MAKER P on BNB server - warelab/NAM_annotation GitHub Wiki

MAKER-P run on BNB

The below protocol describes the steps to run MAKER-P pipeline on CSHL BNB cluster. The protocol uses maize genome for annotation using MAKER-P

Prerequisites:

  • MAKER-P installed along with dependencies. The current installation is at /sonas-hs/ware/hpc_norepl/data/programs/maker_v3_updated/maker
  • To make this simpler source the bash profile file source /sonas-hs/ware/hpc/home/kchougul/.bash_profile. This will set all the paths and environment variables for tools needed to run MAKER-P
  • Genome fasta to annotate. Make sure the fasta headers are proper i.e there is no missing newline character. You can check if there are any issues using grep "[ATGC]>[ATGC]*" testing.fasta. Also if there are non ATGC characters present in the sequence please inspect or remove it using sed -e '/^[^>]/s/[^ATGCatgc]/N/g' testing.fasta
  • Evidence data for aligning to genome (EST/mRNA/cDNA/proteins). A baseline evidence data used for b73 annotation can be found at /sonas-hs/ware/hpc_norepl/data/kapeel/b73_NAM/standarized_evidence_set

Step 1. Create a working directory

Before running maker please check the avaible disk space. For a standard MAKER-P run using maize genome requires ~300Gb for a complete run. Check the disk space by loggin into filezone1 server and running the below command.

kchougul@filezone1:~$ df -h | grep "ware"
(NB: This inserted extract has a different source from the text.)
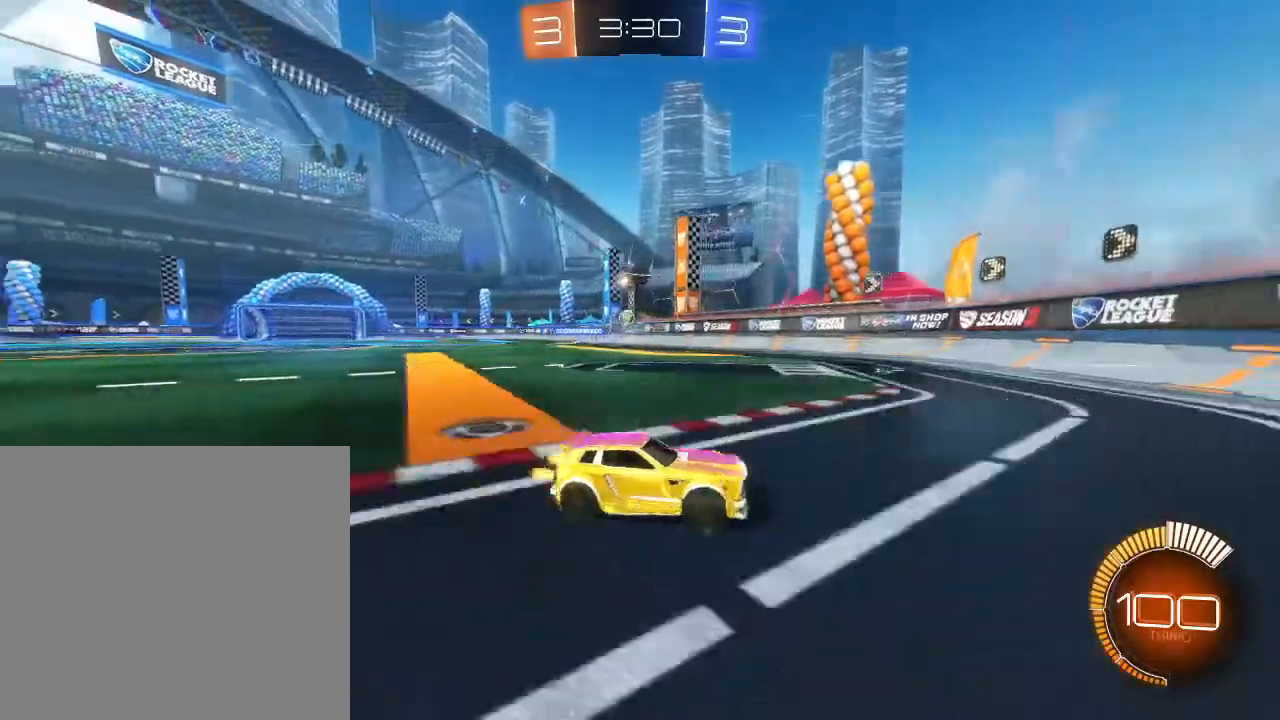
{"buttons": ["R2"], "left_stick": "right", "right_stick": "center", "events": [[267, "L1", "down"], [400, "L1", "up"]]}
You may choose to run MAKER-P on /sonas-hs/ware/hpc/data or /sonas-hs/ware/hpc_norepl/data. You should have a directory

$ mkdir -P /sonas-hs/ware/hpc_norepl/data/kapeel/NAM/CML333
$ cd /sonas-hs/ware/hpc_norepl/data/kapeel/NAM/CML333

Step 2. Splitting genome fasta file

A general observation if you have a assembly with scaffold/contig > 1000 no need of splitting, but if you have < 100 scaffold/contig split the genome fasta as below

$ mkdir contig_fasta
$ cp <YOUR_GENOME_FILE> contig_fasta
$ contig_fasta
$ fasta_tool split cml333consensus_v2.fasta

This particular assembly has 53 contigs named Contig[0..52].fasta

Step 3. Creating maker control files

$ cd ..; maker -CTL

this will create the following files

  • maker_opts.ctl - gives location of input files (genome and evidence) and sets options that affect MAKER behavior
  • maker_exe.ctl - gives path information for the underlying executables.
  • maker_bopt.ctl - sets parameters for filtering BLAST and Exonerate alignment results
  • maker_evm.ctl - sets parameters adding weights to evidence modeller tool

Provide the file and tools paths within maker_opts.ctl and `maker_exe.ctl

Here is full control file:

maker_exe.ctl

#-----Location of Executables Used by MAKER/EVALUATOR
makeblastdb=/mnt/grid/ware/hpc_norepl/data/data/programs/maker_v3_updated/maker/bin/../exe/blast/bin/makeblastdb #location of NCBI+ makeblastdb executable
blastn=/mnt/grid/ware/hpc_norepl/data/data/programs/maker_v3_updated/maker/bin/../exe/blast/bin/blastn #location of NCBI+ blastn executable
blastx=/mnt/grid/ware/hpc_norepl/data/data/programs/maker_v3_updated/maker/bin/../exe/blast/bin/blastx #location of NCBI+ blastx executable
tblastx=/mnt/grid/ware/hpc_norepl/data/data/programs/maker_v3_updated/maker/bin/../exe/blast/bin/tblastx #location of NCBI+ tblastx executable
formatdb= #location of NCBI formatdb executable
blastall= #location of NCBI blastall executable
xdformat= #location of WUBLAST xdformat executable
blasta= #location of WUBLAST blasta executable
prerapsearch= #location of prerapsearch executable
rapsearch= #location of rapsearch executable
RepeatMasker=/mnt/grid/ware/hpc_norepl/data/data/programs/maker_v3_updated/maker/bin/../exe/RepeatMasker/RepeatMasker #location of RepeatMasker executable
exonerate=/mnt/grid/ware/hpc_norepl/data/data/programs/maker_v3_updated/maker/bin/../exe/exonerate/bin/exonerate #location of exonerate executable

#-----Ab-initio Gene Prediction Algorithms
snap=/mnt/grid/ware/hpc_norepl/data/data/programs/maker_v3_updated/maker/bin/../exe/snap/snap #location of snap executable
gmhmme3= #location of eukaryotic genemark executable
gmhmmp= #location of prokaryotic genemark executable
augustus=/sonas-hs/ware/hpc/home/mcampbel/applications/augustus-3.1/bin/augustus #location of augustus executable
fgenesh=/sonas-hs/ware/hpc_norepl/data/programs/fgenesh_v8/fgenesh_suite_v8.0.0a/fgenesh #location of fgenesh executable
evm= #location of EvidenceModeler executable
tRNAscan-SE=/sonas-hs/ware/hpc/home/mcampbel/applications/tRNAscan-SE-1.23/bin/tRNAscan-SE #location of trnascan executable
snoscan= #location of snoscan executable

#-----Other Algorithms
probuild= #location of probuild executable (required for genemark)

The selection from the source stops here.